Veranstalter sagen Kuba-Reisen ab
Mit fast 200 km/h hat der Tropensturm Ike die Ostküste Kubas getroffen und große Schäden im karibischen Urlaubs-Paradies angerichtet. Jetzt haben deutsche Reiseveranstalter zahlreiche Touren gestrichen und bringen Touristen mit einer Chartermaschine vorzeitig nach Hause.
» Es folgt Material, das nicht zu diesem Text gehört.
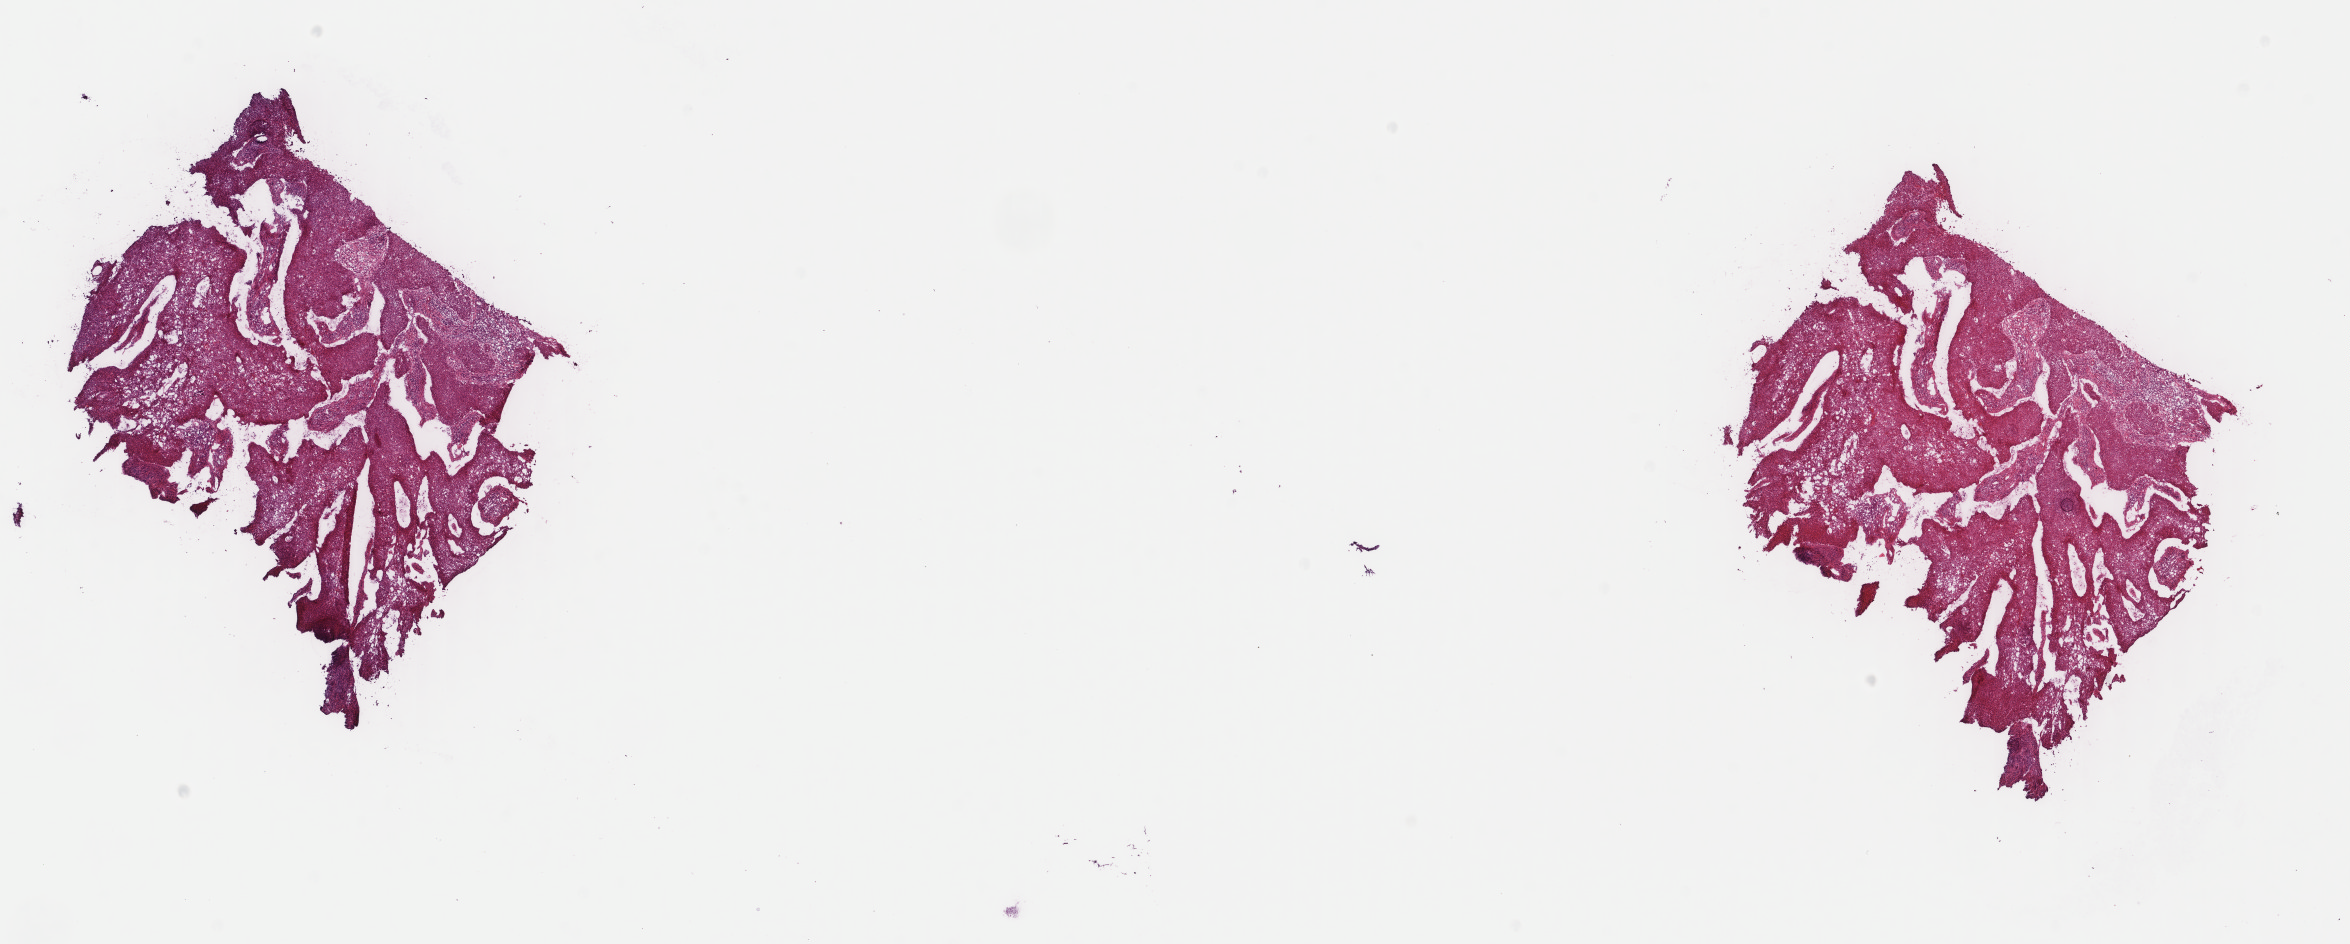
Whole-slide histology image, H&E-stained, shown as a low-resolution overview of the whole scanned area (about 18.7 x 7.5 mm, acquisition: 40x scan); frozen section from the top of the tissue portion; cervix, primary tumour sample. Female patient; age at initial diagnosis 30 years. Slide review estimates, as recorded: tumour cells 80%, tumour nuclei 80%.
Histologic diagnosis: Squamous cell carcinoma, NOS (cervix uteri).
Nach dem verheerenden Hurrikan Ike haben die Reiseveranstalter TUI und Thomas Cook bis Ende September alle Reisen in den Osten Kubas abgesagt. Bis zum 26. September könnten Kunden Reisen in die Region Holguin kostenlos umbuchen oder stornieren, teilten die Unternehmen mit.
Riesige Wellen vor der Küstenstadt Baracoa: Mit 195 km/h traf Hurrikan Ike auf Kubas Ostküste. Eine Thomas-Cook-Sprecherin erklärte, dass Hotels im Osten der Insel teilweise beschädigt und Strände weggespült seien. Im Westen Kubas könnten die Reisen dagegen ungestört fortgesetzt werden. Vorsorglich hat TUI aber bis zum 17. September auch alle Rundreisen abgesagt.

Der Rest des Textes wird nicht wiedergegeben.